By Bob Prior
Estate planning covers a wide range of issues, including leaving proper instructions on how to leave your assets to your loved ones when you die. Individuals often spend a lot of time and effort planning how to distribute their assets under their will or trust. They may take care to plan for the needs of a surviving spouse, or take steps so that their children’s inheritance is protected from potential lawsuits or divorce. However, it is not unusual in planning to overlook what is often one of the largest assets an individual may have: Their retirement plan.
Qualified plans (employer sponsored plans like 401ks) and Individual Retirement Accounts are tax-favored savings accounts created by Congress to provide incentives to Americans to save for retirement. Contributions to the plans are generally made with before-tax dollars, the assets in the plan grow tax free, and income taxes are paid when withdrawals are made. Generally, withdrawals may be taken without penalty as early as age 59 and must begin no later than age 70 (at which time minimum distributions must be taken each year based on life expectancy).
The Roth IRA is the opposite of a traditional IRA regarding taxes. Contributions to Roths are made on an after tax basis, but there is no income tax paid upon withdrawal.
An IRA, like life insurance, does not pass to your beneficiaries through your will or trust; rather, it is left to the persons you designate on forms provided by the plan custodian. If you fail to designate a beneficiary, typically your estate becomes the beneficiary and must pay out to your heirs (with taxes being withheld) over a five year period. If you properly designate your beneficiaries, then the tax savings continues. A spouse beneficiary can treat the IRA as his/her own IRA. A non-spouse beneficiary holds the account as an inherited IRA and can typically take withdrawals over his/her remaining life expectancy.
In addition to the tax-favored treatment of IRAs, they are also afforded asset protection. If you are sued or file bankruptcy, then state and federal laws protect your IRA funds from your creditors.
One of the overlooked planning issues related to IRAs involves leaving your IRA to non-spouse beneficiaries (an “inherited IRA”). As a preliminary matter, while the inherited IRA beneficiary is permitted to withdraw plan assets over his/her life expectancy, he/she is not required to. Thus, if you have a child who is not a good money manager or has substance abuse issues, designating him/her as an IRA beneficiary may be problematic. He/she could withdraw all of the funds at one time, pay a large portion in taxes, and use the funds for destructive purposes.
Additionally, the asset protection features of an IRA do not apply to inherited IRAs. In the recent U.S. Supreme Court decision of Clark v. Rameker, the Court ruled that funds in an inherited IRA are not considered “retirement funds” and thus are not exempt from the debtor’s bankruptcy estate. As a result, a debtor’s bankruptcy trustee may consider the inherited IRA to be an asset of the bankruptcy estate and available to satisfy creditors claims.

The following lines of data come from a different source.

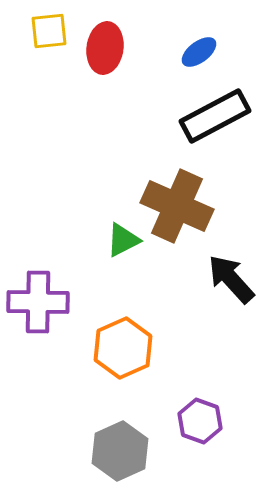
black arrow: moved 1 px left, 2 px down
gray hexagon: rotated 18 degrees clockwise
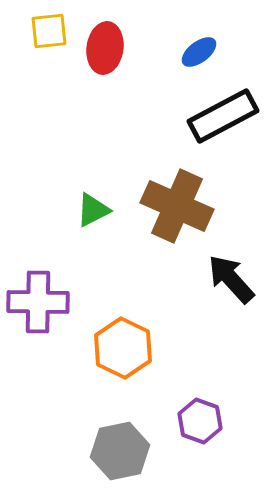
black rectangle: moved 8 px right
green triangle: moved 30 px left, 30 px up
orange hexagon: rotated 10 degrees counterclockwise
gray hexagon: rotated 12 degrees clockwise
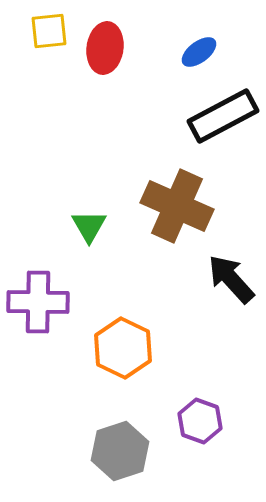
green triangle: moved 4 px left, 16 px down; rotated 33 degrees counterclockwise
gray hexagon: rotated 6 degrees counterclockwise
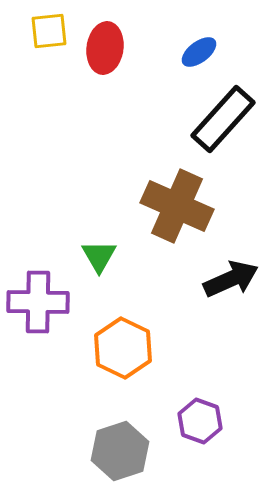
black rectangle: moved 3 px down; rotated 20 degrees counterclockwise
green triangle: moved 10 px right, 30 px down
black arrow: rotated 108 degrees clockwise
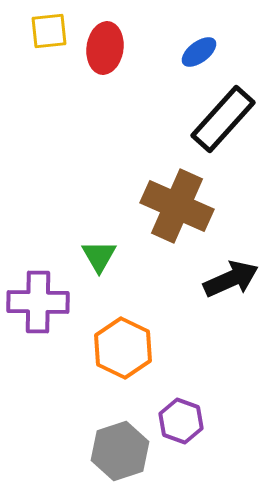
purple hexagon: moved 19 px left
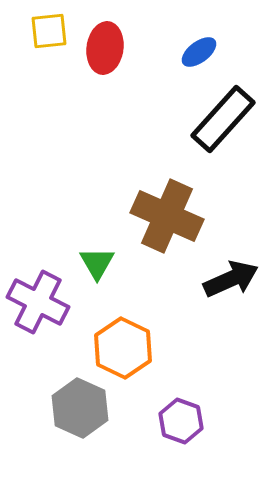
brown cross: moved 10 px left, 10 px down
green triangle: moved 2 px left, 7 px down
purple cross: rotated 26 degrees clockwise
gray hexagon: moved 40 px left, 43 px up; rotated 18 degrees counterclockwise
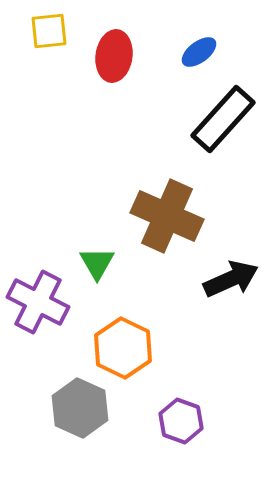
red ellipse: moved 9 px right, 8 px down
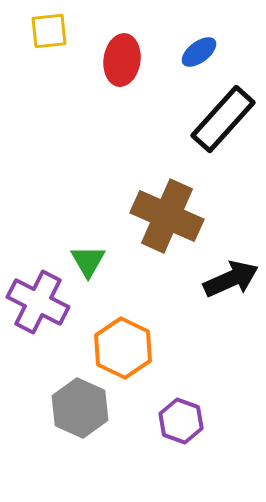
red ellipse: moved 8 px right, 4 px down
green triangle: moved 9 px left, 2 px up
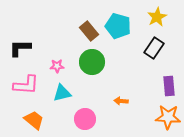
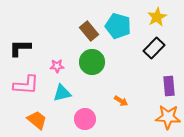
black rectangle: rotated 10 degrees clockwise
orange arrow: rotated 152 degrees counterclockwise
orange trapezoid: moved 3 px right
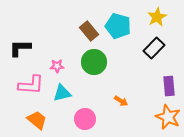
green circle: moved 2 px right
pink L-shape: moved 5 px right
orange star: rotated 20 degrees clockwise
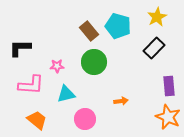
cyan triangle: moved 4 px right, 1 px down
orange arrow: rotated 40 degrees counterclockwise
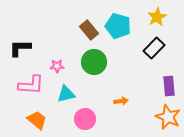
brown rectangle: moved 1 px up
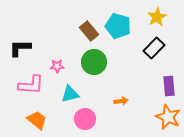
brown rectangle: moved 1 px down
cyan triangle: moved 4 px right
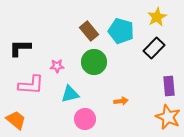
cyan pentagon: moved 3 px right, 5 px down
orange trapezoid: moved 21 px left
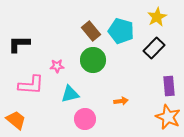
brown rectangle: moved 2 px right
black L-shape: moved 1 px left, 4 px up
green circle: moved 1 px left, 2 px up
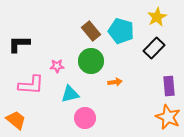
green circle: moved 2 px left, 1 px down
orange arrow: moved 6 px left, 19 px up
pink circle: moved 1 px up
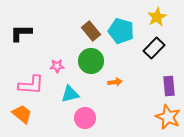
black L-shape: moved 2 px right, 11 px up
orange trapezoid: moved 6 px right, 6 px up
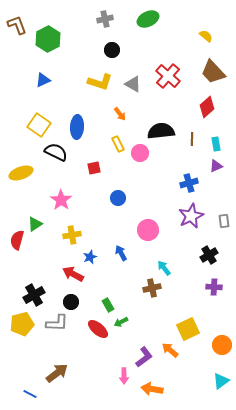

In light of this decision, if you leave a large IRA to your children and they later get sued or go through a divorce, the IRA is generally not protected.
Proactive planning can ensure an inherited IRA is preserved for the beneficiary, rather than on destructive spending or creditors. In light of the Court’s decision in Clark v. Rameker, a complete estate plan should always consider the potential of a retirement plan trust to protect the beneficiaries of inherited IRAs from creditors. A retirement plan trust is a special type of trust that is designed to protect the inherited IRA from future creditors of the beneficiary, and allow the IRA assets to continue to grow tax deferred by ensuring that the trust qualifies as a “designated beneficiary.”
A retirement plan trust is structured so that the asset protection features of general irrevocable, third-party trusts apply. Assets in the trust are protected from a beneficiary’s creditors. The trust is then funded with retirement assets from a plan participant at death. Importantly, the IRA assets are allowed to grow tax deferred within the trust because the trust is carefully drafted so that it qualifies as a “designated beneficiary” and may thus take out minimum distributions as measured against the beneficiary’s life expectancy.
A complete estate plan has many components. If a large component of your estate is a qualified plan or IRA, you should always consider whether a retirement plan trust is appropriate.
Bob Prior is a partner in the Athens law firm of Prior, Daniel & Wiltshire, LLC.
His practice is focused on estate planning and elder law. Mr. Prior is a former
Marine infantry officer and JAG and has been in private practice for twenty years.